The template below is for creating regular NPCs.

*Inquisitor NPC*
Power Source: Divine. Role: Controller (Leader)
Defenses: +2 Will
Hit Points: 8 per level + Constitution score
Weapon Proficiency: Simple weapons, Katar
Armor Proficiency: Cloth, leather, hide
Trained Skills: Intimidate, plus one skill from the cleric class list
Class Features: Channel Divinity, Interrogator, burning hands, Implement Holy symbol
Powers: Inquisitors gain cleric prayers.


*Inquisitor Special Abilities*
Inquisitors do not get the Turn Undead and Divine Fortune features of Channel Divinity. Instead they get Rebuke Magic and Reactive Countermagic. Inquisitors are not particularly devoted to healing. Instead of Healing Lore they get Interrogator, which grants a +2 bonus to Intimidate and +1 to attack rolls on powers with the Fear keyword. Instead of healing word they get a special version of burning hands.
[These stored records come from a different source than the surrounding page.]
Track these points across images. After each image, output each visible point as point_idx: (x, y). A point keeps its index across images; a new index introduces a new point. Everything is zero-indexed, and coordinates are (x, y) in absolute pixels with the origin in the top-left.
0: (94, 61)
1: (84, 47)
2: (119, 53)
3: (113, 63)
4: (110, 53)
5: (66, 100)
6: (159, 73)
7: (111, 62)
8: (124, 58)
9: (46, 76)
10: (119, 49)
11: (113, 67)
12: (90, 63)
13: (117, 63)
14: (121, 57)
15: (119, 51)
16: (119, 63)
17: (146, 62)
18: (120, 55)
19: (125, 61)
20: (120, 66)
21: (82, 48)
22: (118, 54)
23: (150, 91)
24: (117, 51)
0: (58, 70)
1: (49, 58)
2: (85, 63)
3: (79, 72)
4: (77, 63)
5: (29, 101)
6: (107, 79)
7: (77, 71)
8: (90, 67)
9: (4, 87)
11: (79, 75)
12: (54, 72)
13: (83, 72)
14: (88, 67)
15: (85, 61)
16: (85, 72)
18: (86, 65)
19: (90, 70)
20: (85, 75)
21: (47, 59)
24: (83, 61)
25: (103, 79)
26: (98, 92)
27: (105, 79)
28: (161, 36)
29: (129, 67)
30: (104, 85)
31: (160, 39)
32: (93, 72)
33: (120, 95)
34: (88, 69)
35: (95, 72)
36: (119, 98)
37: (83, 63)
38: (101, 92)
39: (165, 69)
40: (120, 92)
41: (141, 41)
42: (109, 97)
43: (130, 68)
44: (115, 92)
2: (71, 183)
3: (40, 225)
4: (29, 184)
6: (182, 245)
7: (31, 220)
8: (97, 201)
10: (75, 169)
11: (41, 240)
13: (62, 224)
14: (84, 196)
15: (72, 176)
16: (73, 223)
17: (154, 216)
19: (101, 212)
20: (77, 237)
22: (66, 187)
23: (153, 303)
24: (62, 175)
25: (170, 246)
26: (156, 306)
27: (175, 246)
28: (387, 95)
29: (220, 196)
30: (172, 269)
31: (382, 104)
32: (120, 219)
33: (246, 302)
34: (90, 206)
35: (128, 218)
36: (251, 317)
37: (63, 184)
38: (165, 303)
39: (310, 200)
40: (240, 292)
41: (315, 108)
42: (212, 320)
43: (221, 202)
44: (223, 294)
Channel Divinity: Reactive Countermagic Cleric Feature
The inquisitor's faith and special training protects him from magic.
Encounter * Divine
Immediate Reaction Personal
Trigger: When hit by a spell or prayer.
Effect: The spell or prayer misses.

Channel Divinity: Rebuke Magic Cleric Feature
You burn magic users with your faith, push them back and root them in place.
Encounter * Divine, Implement, Fire
Standard Action Close burst 2 (5 at 11th level, 8 at 21st level)
Target: Each creature with an arcane or divine powersource class in burst
Attack: Wisdom vs. Fortitude
Hit: 1d10 + Wisdom modifier fire damage, and you push the target a number of squares equal to 3 + your Charisma modifier. The target is immobilized until the end of your next turn.
Increase damage to 2d10 + Wisdom modifier at 5th level, 3d10 + Wisdom modifier at 11th level, 4d10 + Wisdom modifier at 15th level, 5d10 + Wisdom modifier at 21st level, and 6d10 + Wisdom modifier at 25th level.
Miss: Half damage, and the target is not pushed or immobilized.
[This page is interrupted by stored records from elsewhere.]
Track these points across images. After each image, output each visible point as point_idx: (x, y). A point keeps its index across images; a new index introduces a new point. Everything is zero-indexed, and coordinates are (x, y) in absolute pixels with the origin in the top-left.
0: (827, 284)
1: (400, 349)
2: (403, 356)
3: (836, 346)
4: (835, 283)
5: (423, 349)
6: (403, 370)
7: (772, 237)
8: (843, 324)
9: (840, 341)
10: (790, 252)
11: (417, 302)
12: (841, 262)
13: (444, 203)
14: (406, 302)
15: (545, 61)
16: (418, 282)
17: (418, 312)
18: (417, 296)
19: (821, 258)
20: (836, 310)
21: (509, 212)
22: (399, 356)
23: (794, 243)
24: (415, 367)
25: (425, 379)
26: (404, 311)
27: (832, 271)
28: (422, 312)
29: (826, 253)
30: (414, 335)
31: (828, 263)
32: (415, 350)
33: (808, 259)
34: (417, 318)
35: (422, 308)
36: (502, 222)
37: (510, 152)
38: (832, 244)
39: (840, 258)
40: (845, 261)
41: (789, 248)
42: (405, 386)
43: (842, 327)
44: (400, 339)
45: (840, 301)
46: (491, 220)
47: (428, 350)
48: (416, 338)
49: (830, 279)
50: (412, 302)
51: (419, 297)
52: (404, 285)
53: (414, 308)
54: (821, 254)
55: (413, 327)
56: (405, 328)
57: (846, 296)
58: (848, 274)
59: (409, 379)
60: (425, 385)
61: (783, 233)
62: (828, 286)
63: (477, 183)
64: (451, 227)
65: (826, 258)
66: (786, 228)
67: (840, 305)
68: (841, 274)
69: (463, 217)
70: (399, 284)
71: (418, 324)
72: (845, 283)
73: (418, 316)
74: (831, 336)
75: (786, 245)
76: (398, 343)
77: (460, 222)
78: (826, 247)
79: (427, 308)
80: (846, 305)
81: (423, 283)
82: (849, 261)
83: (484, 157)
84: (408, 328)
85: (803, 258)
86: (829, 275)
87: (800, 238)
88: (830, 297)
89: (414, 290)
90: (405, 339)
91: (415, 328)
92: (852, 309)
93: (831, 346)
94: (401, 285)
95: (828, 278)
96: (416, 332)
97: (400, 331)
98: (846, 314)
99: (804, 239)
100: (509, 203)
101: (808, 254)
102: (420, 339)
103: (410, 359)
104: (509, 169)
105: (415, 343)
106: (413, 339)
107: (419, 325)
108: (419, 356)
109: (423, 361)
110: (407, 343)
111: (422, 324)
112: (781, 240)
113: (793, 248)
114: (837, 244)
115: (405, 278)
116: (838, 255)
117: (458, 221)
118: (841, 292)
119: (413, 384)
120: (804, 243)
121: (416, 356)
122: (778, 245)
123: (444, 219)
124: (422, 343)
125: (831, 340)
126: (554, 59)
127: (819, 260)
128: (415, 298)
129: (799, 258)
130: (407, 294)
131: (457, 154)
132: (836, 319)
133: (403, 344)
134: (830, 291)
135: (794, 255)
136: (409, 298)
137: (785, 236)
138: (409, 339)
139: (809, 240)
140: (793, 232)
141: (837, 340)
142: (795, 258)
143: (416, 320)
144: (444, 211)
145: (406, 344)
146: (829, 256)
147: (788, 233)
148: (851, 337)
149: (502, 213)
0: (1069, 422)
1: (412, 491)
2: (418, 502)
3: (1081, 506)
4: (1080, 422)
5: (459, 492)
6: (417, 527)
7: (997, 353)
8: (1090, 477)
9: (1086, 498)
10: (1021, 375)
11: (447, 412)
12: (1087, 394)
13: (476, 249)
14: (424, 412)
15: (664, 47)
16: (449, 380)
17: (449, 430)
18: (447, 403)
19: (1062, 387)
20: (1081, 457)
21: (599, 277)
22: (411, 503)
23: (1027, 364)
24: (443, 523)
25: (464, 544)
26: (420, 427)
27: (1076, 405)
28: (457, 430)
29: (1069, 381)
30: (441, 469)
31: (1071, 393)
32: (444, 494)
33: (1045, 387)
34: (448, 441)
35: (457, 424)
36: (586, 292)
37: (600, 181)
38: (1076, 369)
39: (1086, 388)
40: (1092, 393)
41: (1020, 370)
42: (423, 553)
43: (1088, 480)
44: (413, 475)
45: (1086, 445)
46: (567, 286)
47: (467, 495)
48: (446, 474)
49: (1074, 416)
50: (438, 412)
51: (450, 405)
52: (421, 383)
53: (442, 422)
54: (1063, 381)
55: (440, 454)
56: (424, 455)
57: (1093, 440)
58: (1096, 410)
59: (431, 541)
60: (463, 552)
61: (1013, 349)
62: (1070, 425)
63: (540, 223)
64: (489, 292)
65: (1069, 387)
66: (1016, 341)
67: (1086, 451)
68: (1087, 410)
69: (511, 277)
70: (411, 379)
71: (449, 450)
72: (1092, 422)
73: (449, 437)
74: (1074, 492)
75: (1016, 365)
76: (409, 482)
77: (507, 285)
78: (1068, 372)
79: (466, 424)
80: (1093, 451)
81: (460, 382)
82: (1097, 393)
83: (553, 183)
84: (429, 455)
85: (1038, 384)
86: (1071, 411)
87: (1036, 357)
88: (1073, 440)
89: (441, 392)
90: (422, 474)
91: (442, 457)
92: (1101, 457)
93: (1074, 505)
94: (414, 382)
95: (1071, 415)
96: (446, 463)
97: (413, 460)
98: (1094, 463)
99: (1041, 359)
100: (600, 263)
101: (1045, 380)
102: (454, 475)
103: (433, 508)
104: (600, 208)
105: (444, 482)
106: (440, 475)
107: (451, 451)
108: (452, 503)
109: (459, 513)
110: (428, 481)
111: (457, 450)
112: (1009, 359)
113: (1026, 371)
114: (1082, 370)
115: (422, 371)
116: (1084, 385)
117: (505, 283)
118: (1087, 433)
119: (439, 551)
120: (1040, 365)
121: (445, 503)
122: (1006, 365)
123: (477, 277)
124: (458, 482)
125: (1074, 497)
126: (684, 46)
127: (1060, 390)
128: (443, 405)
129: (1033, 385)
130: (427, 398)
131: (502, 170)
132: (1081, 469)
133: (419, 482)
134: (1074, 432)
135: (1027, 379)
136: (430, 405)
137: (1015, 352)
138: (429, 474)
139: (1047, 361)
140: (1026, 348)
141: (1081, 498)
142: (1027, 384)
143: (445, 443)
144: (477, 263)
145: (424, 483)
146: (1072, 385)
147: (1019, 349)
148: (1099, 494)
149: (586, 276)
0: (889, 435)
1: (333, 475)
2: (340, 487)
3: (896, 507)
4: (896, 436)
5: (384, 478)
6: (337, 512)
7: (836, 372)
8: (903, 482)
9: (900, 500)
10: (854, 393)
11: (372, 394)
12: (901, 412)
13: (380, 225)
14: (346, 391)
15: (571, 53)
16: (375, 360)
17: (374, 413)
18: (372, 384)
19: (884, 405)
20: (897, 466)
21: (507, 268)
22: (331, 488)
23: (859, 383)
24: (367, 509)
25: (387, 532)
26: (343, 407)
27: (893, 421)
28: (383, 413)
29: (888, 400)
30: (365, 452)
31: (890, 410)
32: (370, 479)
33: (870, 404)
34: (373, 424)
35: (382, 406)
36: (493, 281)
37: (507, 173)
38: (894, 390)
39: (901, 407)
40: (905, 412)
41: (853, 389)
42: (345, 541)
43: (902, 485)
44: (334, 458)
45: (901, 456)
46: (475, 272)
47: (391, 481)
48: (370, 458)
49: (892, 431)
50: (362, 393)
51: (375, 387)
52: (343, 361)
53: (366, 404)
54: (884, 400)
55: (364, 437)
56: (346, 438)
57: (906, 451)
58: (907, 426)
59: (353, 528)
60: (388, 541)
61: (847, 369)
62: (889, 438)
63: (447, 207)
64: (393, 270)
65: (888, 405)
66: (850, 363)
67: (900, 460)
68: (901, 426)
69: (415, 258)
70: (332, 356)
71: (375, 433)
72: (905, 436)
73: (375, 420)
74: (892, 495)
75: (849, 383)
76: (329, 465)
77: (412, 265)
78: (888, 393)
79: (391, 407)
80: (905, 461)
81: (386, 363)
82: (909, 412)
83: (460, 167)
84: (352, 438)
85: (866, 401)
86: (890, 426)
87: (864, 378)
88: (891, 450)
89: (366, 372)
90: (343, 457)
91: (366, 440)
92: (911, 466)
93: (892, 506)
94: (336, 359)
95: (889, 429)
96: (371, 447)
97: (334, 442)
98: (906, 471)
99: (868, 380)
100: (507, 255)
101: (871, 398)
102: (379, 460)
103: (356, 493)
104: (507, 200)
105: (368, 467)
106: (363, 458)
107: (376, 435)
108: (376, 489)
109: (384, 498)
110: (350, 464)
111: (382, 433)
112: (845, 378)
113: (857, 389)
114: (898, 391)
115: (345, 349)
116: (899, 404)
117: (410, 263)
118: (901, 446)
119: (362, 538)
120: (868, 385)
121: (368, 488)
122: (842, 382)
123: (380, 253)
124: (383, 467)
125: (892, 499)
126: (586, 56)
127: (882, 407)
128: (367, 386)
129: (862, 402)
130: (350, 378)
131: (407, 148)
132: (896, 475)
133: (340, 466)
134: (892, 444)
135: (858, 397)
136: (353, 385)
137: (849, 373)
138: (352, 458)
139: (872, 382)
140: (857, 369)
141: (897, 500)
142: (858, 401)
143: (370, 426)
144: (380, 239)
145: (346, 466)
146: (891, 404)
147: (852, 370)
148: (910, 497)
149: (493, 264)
Burning Hands Inquisitor Feature
A fierce burst of flame erupts from your hands and scorches nearby foes.
Encounter (special) * Divine, Fire, Implement
Special: You can use this power twice per encounter, but only once per round. At 16th level you can use this power three times per encounter.
Standard Action Close blast 5
Target: Each creature in blast
Attack: Wisdom vs. Reflex
Hit: 2d6 + Wisdom modifier fire damage.
Increase the damage to 3d6 at 11th level and 5d6 at 21st level.



I would have preferred a unique and better name for the Burning Hands power but I'm in a hurry.


----------



## Zinovia (Jun 28, 2008)

Fredrik Svanberg said:


> I would have preferred a unique and better name for the Burning Hands power but I'm in a hurry.




Cleansing Fire perhaps?  

Nice work, thanks for sharing it.


----------